First Street View and now this. Europe does not want to leave Google alone. European Union antitrust regulators are investigating the search company on complaints that it has abused its dominant position by giving its own services preferential placement in search results, demoting competing websites and services, and stopping some websites from accepting rival ads. Microsoft’s Ciao service from Bing, French legal search engine Ejustice.fr, and U.K. price comparison site Foundem filed the antitrust complaint, reports Bloomberg.
The EU, which announced this investigation in February, said it does not yet have any prove of infringements, but is making the case a priority. It will investigate whether Google lowered the rankings of competing search engines and artificially raised the placement of its own services on search result pages. Regulators will also check whether Google manipulate its Quality Scores, which help determine how much advertisers pay Google to buy ads for any search keyword.
In an e- mailed statement, Foundem accused Google of “stifling innovation,” claiming that it “should not be allowed to discriminate in favor of its own services” and should be forced to blatantly label its own services in results.
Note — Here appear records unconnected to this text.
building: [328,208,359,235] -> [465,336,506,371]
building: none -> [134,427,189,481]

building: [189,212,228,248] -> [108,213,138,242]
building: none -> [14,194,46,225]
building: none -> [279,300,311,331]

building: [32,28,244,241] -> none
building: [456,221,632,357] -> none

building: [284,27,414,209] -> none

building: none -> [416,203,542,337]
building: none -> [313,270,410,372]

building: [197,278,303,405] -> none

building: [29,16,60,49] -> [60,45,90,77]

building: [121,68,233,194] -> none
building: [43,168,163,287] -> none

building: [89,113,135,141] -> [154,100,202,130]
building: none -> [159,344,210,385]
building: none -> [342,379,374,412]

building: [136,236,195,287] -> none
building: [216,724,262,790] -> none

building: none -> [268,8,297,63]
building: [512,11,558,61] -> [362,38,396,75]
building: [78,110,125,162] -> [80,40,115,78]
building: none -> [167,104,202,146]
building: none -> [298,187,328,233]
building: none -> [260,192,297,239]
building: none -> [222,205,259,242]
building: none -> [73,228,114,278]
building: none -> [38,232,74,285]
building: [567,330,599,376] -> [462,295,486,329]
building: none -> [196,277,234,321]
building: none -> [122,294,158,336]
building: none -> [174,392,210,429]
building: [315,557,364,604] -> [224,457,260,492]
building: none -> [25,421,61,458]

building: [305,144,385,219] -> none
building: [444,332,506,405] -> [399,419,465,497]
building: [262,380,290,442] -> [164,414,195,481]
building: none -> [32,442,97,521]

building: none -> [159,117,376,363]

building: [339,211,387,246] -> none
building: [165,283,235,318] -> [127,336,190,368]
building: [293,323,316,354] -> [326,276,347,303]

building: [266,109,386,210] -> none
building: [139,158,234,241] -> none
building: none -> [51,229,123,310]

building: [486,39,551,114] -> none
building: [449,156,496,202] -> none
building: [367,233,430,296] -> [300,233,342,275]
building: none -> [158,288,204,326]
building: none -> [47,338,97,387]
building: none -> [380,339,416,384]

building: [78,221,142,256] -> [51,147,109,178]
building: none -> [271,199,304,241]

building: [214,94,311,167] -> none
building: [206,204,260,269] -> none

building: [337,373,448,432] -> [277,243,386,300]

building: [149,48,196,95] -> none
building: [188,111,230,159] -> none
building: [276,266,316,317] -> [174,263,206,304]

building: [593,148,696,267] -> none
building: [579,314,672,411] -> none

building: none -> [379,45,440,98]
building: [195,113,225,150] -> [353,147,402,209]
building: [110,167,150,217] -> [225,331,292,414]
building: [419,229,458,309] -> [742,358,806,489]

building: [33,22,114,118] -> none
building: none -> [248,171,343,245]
Google, for its part, seems open to the investigation. “There’s always going to be room for improvement and so we’ll be working with the commission to address any concerns,” Google, based in Mountain View, California said.
The EU is not a laughing matter. Its antitrust regulators have the ability to fine companies for up to 10 percent of their revenue if found guilty of monopoly abuses. In the past, it has fined Intel and Microsoft for more than $1 billion each. Earlier this year, it launched an investigation into IBM’s server mainframe business.